First, the Treo 650 will stop shipping in Europe because of new hazardous waste
regulations that are taking effect that the phone does not comply
with. Palm is feverously working to ready its next devices currently
codenamed ‘Lennon’ and ‘Nitro’ to Europe and US markets as soon as it possibly can,
but the company didn’t have any release dates available during the call. Not a
lot of information is available about the new devices planned by Palm, but we
do know that Nitro will be based off on the PalmOS and Lennon will run Windows
Mobile 2005 -- this is according to documents
recently obtained by Engadget.
It also looks like non-phone Palm products probably won’t last much longer as LifeDrive
wasn’t the product Palm was hoping it would be and hasn’t sold as well as
projected. This is further supported by comments made by Palm CEO Ed Colligan,
indicating that the company continues to refocus on its smartphone products.

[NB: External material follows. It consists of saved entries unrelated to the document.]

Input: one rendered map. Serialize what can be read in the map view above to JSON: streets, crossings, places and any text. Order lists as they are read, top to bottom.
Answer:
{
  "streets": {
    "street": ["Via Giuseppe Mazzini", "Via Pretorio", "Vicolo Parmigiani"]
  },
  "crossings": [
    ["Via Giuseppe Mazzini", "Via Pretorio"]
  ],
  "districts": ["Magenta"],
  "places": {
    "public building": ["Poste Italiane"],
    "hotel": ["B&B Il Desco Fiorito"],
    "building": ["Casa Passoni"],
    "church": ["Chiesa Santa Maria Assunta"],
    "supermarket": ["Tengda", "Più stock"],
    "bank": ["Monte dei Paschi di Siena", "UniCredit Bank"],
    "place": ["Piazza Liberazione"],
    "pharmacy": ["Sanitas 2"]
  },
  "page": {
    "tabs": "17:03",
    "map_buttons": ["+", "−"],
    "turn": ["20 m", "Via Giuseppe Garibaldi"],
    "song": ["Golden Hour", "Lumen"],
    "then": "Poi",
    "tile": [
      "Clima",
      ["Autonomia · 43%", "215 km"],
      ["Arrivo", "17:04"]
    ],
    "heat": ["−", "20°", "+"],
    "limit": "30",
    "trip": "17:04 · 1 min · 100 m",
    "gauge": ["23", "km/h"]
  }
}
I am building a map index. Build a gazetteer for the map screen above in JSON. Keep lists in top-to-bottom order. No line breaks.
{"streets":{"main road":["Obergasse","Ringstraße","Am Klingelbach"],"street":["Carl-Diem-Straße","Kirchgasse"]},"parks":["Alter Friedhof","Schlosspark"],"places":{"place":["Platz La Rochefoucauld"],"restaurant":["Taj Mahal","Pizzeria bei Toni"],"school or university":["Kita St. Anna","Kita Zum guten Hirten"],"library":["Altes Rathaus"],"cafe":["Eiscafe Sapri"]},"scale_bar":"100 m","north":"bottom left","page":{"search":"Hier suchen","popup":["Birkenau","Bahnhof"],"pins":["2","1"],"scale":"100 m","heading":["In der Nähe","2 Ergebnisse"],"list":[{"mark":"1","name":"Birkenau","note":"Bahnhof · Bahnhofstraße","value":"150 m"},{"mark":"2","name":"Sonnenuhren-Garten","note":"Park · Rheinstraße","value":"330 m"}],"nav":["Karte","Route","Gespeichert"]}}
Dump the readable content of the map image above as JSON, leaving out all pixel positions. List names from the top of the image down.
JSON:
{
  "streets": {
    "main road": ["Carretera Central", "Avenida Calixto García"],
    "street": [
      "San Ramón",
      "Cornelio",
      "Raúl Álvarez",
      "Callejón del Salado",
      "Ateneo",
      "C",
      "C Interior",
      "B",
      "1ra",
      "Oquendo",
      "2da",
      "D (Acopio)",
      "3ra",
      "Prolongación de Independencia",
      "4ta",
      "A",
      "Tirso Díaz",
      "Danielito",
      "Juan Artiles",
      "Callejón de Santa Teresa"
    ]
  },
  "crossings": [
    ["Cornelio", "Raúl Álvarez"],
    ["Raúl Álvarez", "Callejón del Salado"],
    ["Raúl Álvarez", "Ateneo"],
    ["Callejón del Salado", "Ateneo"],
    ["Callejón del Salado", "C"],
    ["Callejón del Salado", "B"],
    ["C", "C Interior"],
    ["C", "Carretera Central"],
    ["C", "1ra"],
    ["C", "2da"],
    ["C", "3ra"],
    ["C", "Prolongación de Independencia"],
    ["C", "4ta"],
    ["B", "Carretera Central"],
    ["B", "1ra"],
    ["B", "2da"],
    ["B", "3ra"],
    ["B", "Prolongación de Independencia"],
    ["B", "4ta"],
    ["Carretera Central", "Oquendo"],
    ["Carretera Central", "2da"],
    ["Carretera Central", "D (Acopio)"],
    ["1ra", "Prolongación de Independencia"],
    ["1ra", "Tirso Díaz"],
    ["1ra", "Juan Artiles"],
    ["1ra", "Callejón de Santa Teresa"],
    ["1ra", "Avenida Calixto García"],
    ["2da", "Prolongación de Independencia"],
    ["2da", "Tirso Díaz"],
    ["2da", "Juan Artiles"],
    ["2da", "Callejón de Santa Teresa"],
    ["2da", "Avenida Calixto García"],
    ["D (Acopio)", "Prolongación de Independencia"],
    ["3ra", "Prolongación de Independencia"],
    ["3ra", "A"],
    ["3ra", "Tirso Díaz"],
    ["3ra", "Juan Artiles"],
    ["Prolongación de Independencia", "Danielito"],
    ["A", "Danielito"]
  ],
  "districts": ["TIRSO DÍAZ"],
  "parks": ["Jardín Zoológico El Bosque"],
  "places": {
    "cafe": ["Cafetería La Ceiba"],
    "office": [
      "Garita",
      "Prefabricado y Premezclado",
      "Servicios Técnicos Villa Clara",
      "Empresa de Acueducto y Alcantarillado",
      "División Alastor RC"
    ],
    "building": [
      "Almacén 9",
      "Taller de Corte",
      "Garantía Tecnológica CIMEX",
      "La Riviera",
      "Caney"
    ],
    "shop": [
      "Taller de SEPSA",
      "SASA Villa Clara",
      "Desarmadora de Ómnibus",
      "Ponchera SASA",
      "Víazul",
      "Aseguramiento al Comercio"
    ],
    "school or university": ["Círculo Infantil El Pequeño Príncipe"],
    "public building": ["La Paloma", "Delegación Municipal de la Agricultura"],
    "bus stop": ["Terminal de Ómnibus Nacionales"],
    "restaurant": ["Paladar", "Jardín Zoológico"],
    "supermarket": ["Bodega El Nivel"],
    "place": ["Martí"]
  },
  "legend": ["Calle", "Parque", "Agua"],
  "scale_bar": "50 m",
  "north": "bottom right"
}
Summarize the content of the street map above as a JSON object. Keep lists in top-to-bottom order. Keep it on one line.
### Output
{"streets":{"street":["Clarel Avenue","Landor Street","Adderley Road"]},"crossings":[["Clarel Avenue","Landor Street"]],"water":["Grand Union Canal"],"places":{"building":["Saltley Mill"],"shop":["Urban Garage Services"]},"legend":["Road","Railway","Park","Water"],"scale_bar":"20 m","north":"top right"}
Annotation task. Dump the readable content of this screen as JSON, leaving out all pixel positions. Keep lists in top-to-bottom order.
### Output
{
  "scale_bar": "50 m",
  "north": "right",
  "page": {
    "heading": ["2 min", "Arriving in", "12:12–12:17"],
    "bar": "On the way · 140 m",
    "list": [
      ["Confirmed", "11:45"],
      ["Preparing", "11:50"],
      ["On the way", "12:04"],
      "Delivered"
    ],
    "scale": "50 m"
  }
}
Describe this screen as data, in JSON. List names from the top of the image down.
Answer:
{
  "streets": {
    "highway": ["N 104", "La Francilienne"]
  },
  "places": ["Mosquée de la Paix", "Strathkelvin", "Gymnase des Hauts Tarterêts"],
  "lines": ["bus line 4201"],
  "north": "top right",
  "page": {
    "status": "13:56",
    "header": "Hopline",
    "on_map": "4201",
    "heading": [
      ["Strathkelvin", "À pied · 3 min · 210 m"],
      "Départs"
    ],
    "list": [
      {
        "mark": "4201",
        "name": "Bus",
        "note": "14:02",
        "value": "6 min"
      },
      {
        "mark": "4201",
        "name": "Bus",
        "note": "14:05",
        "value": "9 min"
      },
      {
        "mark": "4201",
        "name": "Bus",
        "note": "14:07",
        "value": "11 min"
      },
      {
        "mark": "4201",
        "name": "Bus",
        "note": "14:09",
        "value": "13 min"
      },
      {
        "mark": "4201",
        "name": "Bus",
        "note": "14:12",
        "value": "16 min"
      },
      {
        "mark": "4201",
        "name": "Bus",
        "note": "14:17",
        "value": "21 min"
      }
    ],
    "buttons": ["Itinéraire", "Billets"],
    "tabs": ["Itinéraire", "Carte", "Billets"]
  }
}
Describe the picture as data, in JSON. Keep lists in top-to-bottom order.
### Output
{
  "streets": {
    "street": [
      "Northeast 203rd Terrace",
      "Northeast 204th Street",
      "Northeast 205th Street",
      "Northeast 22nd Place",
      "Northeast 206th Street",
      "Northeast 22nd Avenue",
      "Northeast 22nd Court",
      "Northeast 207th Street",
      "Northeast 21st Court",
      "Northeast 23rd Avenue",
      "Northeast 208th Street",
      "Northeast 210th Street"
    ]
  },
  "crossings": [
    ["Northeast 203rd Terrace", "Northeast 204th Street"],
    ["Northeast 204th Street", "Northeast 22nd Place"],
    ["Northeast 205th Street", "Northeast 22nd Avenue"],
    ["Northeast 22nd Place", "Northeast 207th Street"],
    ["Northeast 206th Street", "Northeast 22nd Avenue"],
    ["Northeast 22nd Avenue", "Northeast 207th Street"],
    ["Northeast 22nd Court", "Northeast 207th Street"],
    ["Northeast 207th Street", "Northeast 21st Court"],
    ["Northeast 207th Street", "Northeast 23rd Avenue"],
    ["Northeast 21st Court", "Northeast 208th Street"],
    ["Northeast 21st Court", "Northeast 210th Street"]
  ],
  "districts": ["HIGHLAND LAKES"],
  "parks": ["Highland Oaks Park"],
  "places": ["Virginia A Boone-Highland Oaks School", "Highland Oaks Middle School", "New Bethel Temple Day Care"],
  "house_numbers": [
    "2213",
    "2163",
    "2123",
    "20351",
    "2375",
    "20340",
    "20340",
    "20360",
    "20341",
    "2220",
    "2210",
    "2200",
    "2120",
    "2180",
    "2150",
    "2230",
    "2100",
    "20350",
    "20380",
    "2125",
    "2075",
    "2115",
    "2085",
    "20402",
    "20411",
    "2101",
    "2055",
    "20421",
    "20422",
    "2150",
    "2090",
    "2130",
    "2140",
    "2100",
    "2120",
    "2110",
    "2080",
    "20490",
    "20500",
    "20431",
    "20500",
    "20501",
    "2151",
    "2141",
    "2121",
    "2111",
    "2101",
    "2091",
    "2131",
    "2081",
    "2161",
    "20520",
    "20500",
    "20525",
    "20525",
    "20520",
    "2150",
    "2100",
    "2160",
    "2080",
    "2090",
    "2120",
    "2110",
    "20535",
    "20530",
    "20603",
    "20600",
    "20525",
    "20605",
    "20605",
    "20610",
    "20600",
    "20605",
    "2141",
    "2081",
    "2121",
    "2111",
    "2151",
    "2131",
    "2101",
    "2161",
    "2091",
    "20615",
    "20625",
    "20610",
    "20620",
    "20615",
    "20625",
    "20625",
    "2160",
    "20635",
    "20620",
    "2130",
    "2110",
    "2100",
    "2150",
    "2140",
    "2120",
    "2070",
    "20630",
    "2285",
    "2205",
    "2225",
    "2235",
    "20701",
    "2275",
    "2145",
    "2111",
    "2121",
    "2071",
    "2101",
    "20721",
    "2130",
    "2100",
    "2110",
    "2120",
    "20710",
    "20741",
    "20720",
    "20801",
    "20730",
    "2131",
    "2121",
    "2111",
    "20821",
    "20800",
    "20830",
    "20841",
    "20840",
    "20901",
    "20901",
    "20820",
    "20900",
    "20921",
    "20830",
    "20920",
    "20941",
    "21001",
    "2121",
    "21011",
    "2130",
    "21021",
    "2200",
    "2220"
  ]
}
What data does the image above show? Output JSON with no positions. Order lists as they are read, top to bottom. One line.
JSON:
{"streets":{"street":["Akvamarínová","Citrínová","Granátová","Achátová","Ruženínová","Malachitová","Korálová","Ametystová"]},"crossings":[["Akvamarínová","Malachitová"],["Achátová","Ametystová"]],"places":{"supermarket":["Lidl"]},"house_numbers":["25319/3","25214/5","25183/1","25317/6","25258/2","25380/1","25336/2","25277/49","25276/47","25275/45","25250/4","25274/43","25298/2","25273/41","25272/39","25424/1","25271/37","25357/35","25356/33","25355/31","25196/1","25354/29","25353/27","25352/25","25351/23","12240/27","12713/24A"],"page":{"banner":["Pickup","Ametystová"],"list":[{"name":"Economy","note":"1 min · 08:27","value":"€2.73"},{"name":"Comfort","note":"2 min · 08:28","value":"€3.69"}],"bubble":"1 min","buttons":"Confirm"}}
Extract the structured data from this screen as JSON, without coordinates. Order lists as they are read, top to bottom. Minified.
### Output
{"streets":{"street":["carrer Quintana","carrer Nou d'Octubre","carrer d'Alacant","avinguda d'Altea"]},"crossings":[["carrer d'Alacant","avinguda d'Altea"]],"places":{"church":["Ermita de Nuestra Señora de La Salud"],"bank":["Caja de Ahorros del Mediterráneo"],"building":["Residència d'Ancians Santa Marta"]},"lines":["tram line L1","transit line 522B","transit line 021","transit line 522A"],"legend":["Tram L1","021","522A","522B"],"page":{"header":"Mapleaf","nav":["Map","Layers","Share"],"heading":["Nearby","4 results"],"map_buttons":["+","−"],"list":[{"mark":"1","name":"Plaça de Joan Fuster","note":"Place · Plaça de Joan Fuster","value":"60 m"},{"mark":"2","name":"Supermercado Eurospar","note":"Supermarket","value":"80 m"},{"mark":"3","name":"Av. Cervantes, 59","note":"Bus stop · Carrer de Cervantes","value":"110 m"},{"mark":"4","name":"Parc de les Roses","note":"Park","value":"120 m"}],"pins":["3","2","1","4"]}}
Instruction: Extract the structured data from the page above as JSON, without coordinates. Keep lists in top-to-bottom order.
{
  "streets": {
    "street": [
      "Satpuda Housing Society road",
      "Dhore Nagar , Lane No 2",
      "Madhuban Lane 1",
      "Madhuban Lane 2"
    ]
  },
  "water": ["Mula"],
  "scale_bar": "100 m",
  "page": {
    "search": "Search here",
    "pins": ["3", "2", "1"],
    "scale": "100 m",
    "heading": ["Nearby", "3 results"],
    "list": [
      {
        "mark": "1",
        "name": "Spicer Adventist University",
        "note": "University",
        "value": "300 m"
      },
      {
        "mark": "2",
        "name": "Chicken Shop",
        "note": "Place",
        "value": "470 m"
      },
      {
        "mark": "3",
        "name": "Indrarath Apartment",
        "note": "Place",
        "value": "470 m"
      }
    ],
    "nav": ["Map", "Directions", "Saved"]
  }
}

Palm’s non-smartphone handhelds and other device sales numbers have also steadily
declined over the last four years from 100% of sales in 2003 to only 25% of
Regarding email push functionality, Mr. Colligan noted that companies have been
slow to embrace the feature because they are hesitant to migrate to Microsoft's Exchange Server
2003 SP2. Many large enterprise customers don’t even run Exchange so it doesn’t
make sense for them to install another system at increased cost just to support mobile mail. This puts some companies at a distinct disadvantage to the
Blackberry devices which require no significant changes to software and hardware to
support the feature.
There were also some other comments made during the call that lead us to
believe that PalmOS may be on the way out. According to Palm, developing for two separate operating systems is too expensive, and more devices coming to market continue to ship with Windows Mobile. Although the change isn’t
reflected in Palm's current device roadmap, the company mentioned that it would make sense. RIM devices run on RIM OS and although it faces heavy competition from Microsoft, RIM devices have a good deal of enterprise level penetration. From the sounds of things, Palm is in the same ballpark as other mobile smartphone
makers. Try as it might, Palm doesn’t seem like it's gaining much
headway against RIM and the Blackberry in the enterprise and business markets. With this in mind, we could be witnessing an entire new line of products from Palm shipping with Windows Mobile.